> **Given exercise**:
Select every line in the records below that contains the string "azim", and copy each one. Case counts.
##### Given entries #####
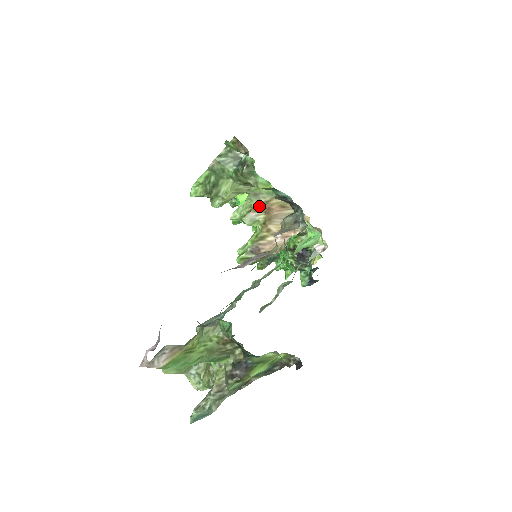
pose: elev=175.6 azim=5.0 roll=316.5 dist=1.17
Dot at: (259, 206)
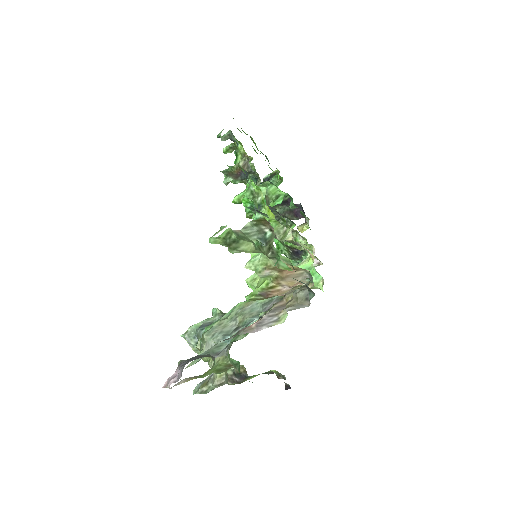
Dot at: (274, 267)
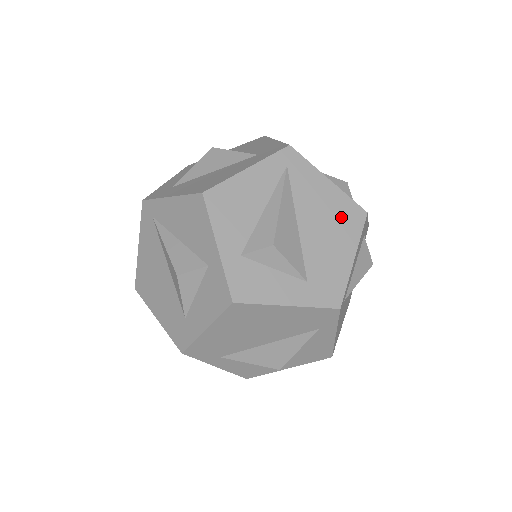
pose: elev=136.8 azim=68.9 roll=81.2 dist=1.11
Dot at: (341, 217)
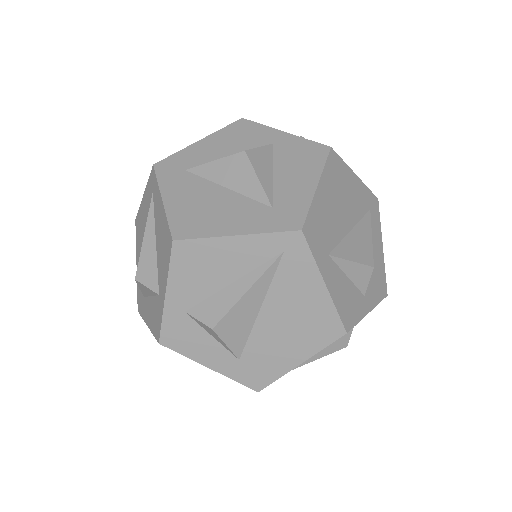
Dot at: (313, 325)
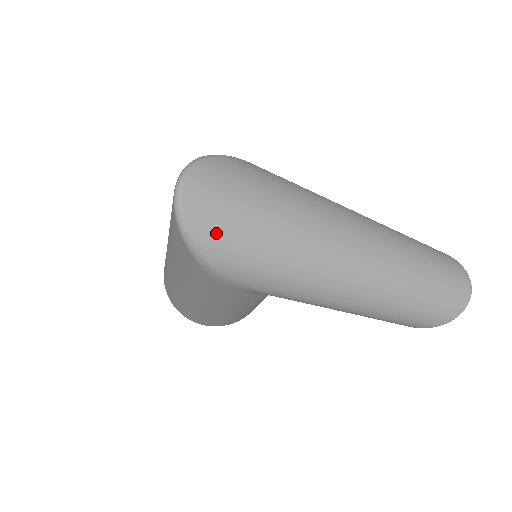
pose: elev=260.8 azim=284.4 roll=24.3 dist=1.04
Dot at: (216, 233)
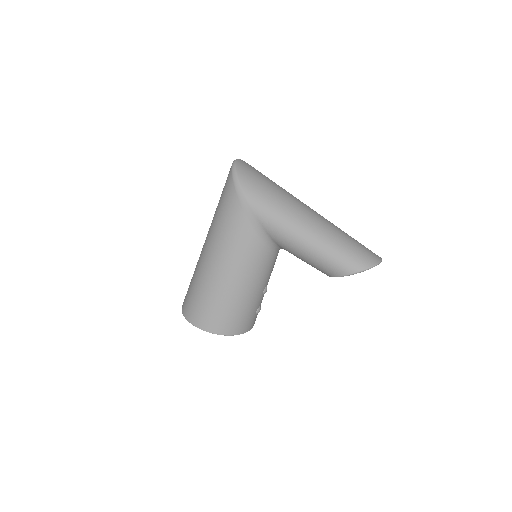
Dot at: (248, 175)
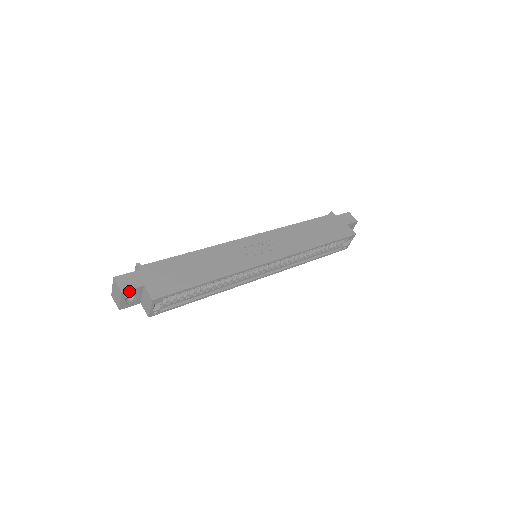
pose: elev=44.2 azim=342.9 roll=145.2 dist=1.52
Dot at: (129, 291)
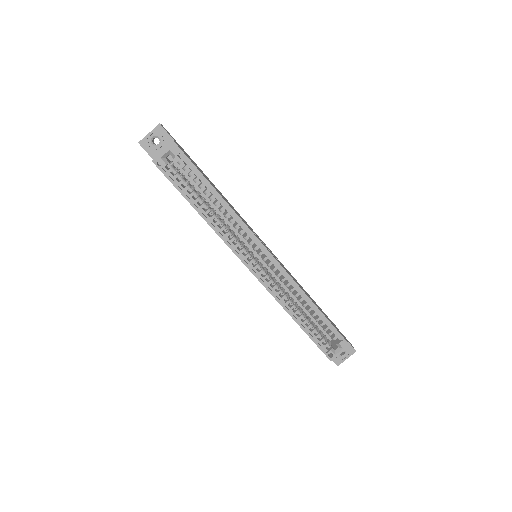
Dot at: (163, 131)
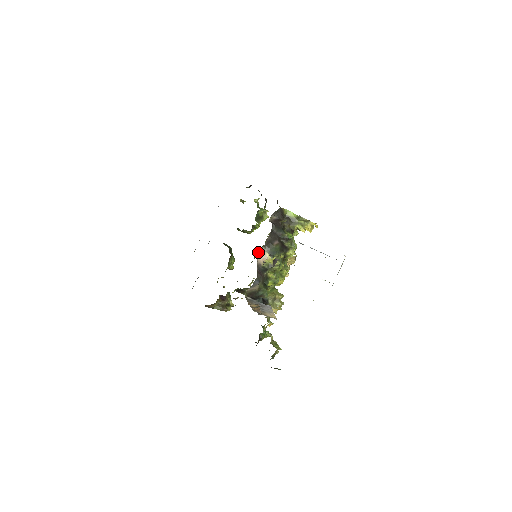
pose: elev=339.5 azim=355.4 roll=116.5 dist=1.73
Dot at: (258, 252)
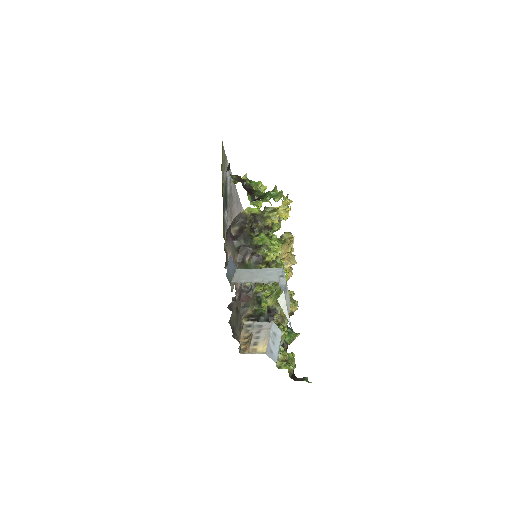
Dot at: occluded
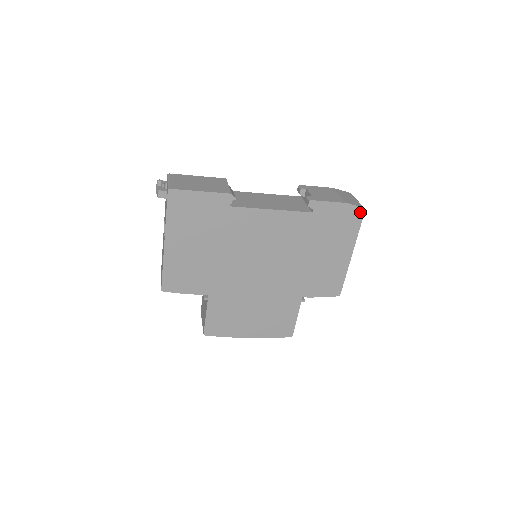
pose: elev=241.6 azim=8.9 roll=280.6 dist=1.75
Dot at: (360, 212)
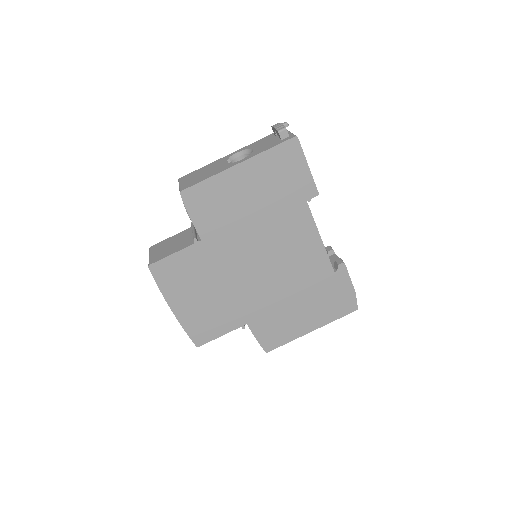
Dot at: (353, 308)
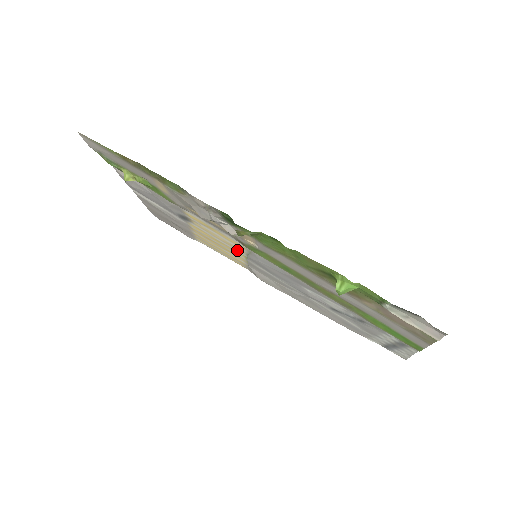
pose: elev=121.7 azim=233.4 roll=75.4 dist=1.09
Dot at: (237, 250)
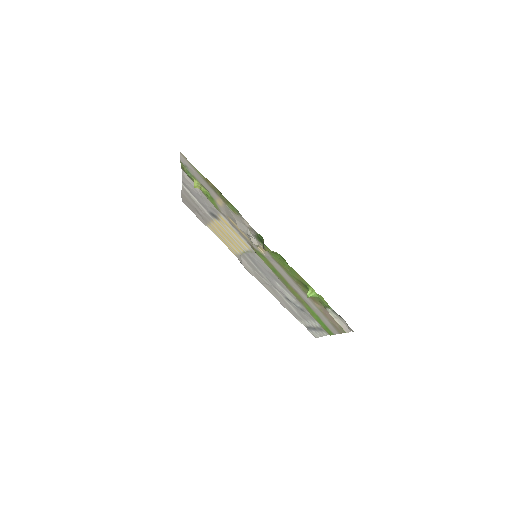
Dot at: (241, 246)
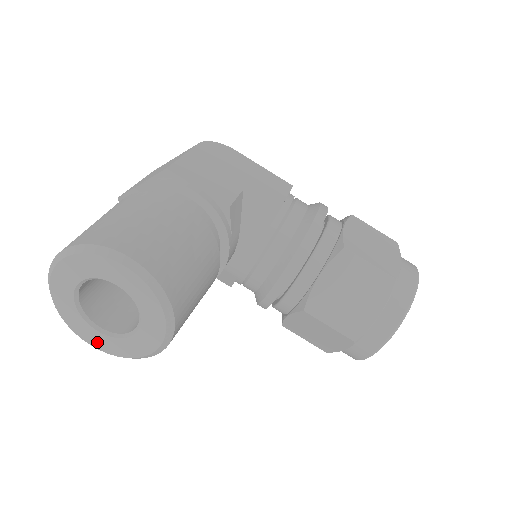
#####
> **The solution**:
pose: elev=175.6 azim=5.0 roll=316.5 dist=1.17
pose: elev=136.8 azim=68.9 roll=81.2 dist=1.11
pose: elev=260.8 azim=284.4 roll=24.3 dist=1.04
pose: elev=44.2 azim=342.9 roll=145.2 dist=1.52
pose: elev=339.5 azim=355.4 roll=116.5 dist=1.73
pose: elev=241.6 azim=8.9 roll=280.6 dist=1.75
pose: elev=121.7 azim=233.4 roll=75.4 dist=1.09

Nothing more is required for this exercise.